ELABORATION D’UNE TECHNIQUE DE REGENERATION DE L’ACTINIDIA CHINENSIS PAR EMBRYOGENESE SOMATIQUE

Abstract

Dans des études réalisées sur des espèces ligneuses, les embryons sont régénérés à partir des tissus de folioles ou des segments des pousses avec passage ou non par cal en présence du 2,4D sur un milieu de MURASHIG et SKOOG (Walali, 1993). Dans notre étude, l’objectif visé est l’étude de l’influence du matériel végétal de l’Actinidia sur la réponse à l’embryogénèse somatique où très peu de travaux ont été réalisés. On a observé l’induction puis la maturation des embryons somatiques produits.
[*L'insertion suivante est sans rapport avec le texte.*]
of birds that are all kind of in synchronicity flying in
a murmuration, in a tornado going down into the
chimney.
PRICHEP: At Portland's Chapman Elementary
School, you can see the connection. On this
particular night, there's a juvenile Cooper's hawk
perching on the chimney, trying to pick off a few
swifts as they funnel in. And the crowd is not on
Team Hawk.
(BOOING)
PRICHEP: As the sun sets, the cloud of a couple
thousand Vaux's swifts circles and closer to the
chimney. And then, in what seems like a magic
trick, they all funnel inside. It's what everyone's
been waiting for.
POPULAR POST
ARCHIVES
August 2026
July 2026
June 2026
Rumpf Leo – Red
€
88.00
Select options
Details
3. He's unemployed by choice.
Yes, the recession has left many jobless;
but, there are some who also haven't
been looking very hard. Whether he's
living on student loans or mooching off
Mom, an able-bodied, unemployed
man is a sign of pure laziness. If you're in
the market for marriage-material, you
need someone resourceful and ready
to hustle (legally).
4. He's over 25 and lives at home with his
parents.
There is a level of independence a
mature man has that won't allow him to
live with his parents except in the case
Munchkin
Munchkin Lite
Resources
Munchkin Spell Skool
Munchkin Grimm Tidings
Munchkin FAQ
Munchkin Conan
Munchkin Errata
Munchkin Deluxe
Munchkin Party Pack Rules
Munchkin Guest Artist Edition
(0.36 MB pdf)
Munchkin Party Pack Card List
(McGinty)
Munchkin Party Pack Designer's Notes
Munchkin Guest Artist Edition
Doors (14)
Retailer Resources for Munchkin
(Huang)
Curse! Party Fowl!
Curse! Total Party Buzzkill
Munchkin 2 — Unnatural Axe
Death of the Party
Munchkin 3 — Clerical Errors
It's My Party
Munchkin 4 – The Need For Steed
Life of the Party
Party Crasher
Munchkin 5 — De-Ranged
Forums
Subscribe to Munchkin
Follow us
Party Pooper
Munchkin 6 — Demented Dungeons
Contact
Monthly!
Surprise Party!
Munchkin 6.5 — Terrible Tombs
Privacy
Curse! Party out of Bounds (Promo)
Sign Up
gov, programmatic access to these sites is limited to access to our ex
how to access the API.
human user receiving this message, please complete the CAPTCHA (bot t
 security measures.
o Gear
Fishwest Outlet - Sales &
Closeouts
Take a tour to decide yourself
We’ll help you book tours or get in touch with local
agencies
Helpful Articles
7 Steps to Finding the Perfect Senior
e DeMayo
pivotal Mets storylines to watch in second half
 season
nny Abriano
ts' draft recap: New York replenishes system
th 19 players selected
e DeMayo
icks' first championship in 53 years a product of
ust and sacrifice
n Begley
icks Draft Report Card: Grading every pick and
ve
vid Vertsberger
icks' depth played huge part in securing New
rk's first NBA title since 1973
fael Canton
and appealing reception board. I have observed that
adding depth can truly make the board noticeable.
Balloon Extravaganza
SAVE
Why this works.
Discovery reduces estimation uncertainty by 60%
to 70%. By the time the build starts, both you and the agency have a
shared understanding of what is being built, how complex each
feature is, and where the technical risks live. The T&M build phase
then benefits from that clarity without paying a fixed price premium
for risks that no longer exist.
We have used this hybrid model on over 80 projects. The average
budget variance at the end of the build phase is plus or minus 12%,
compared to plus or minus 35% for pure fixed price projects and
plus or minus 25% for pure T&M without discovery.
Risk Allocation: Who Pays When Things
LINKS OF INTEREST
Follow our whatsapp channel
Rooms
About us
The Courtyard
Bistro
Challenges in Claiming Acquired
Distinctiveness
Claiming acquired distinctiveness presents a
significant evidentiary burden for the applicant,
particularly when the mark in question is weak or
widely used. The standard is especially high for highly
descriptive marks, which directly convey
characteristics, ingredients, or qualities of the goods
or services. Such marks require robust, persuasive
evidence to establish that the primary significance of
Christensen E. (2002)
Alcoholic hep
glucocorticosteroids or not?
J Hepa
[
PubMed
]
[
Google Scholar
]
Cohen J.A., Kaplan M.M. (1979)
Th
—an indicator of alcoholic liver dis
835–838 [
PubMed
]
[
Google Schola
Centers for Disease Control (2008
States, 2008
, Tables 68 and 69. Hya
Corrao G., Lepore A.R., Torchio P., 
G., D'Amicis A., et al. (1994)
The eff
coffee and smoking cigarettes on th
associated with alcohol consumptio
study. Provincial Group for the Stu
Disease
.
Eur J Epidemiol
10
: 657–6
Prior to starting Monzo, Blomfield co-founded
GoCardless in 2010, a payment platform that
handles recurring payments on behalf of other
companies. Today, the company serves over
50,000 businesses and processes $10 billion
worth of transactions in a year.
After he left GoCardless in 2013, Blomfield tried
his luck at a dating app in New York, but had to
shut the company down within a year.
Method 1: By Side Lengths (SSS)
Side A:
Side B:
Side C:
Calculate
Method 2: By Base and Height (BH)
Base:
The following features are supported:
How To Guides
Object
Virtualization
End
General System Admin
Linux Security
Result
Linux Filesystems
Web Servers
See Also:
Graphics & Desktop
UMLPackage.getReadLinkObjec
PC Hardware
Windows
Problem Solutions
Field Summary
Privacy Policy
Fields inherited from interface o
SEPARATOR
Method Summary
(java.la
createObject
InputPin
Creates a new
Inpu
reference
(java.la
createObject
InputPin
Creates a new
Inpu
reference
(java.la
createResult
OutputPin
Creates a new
Les graines utilisées, en nombre de trois cent proviennent de la Station Expérimentale Boufarik (Algérie) et de la Station de Jourdain (Toulouse, France). Ces graines sont mises à germer dans des boites de Pétri après désinfection. Après 25 jours, on a récolté des folioles, qui sont ensuite sectionnées en segments et placées sur un milieu d’induction d’embryogénèse somatique M2 composée MS+25 µ M (2,D) à raison de 4 explants par boite de Pétri. Un traitement de développement et de maturation des embryons somatiques formés et ensuite appliqué sur tous les explants. Un premier repiquage à lieu sur le milieu M3 (MS+750 mg Glutamine) suivi d’un deuxième repiquage M4 (MS+5,37 µ M NAA+ 2,5 µ M AG3). La calogénèse s’est manifestée pour chaque type d’explant et pour chaque durée d’exposition au 2,4 D après un transfert dans un milieu enrichi en Glutamine mais dépourvu de 2,4 D. L’effet stimulant du 2,4 D pour la calogénèse est inhibiteur d’embryogénèse somatique et il a été observé aussi par Tetu et al. (1987) chez la betterave.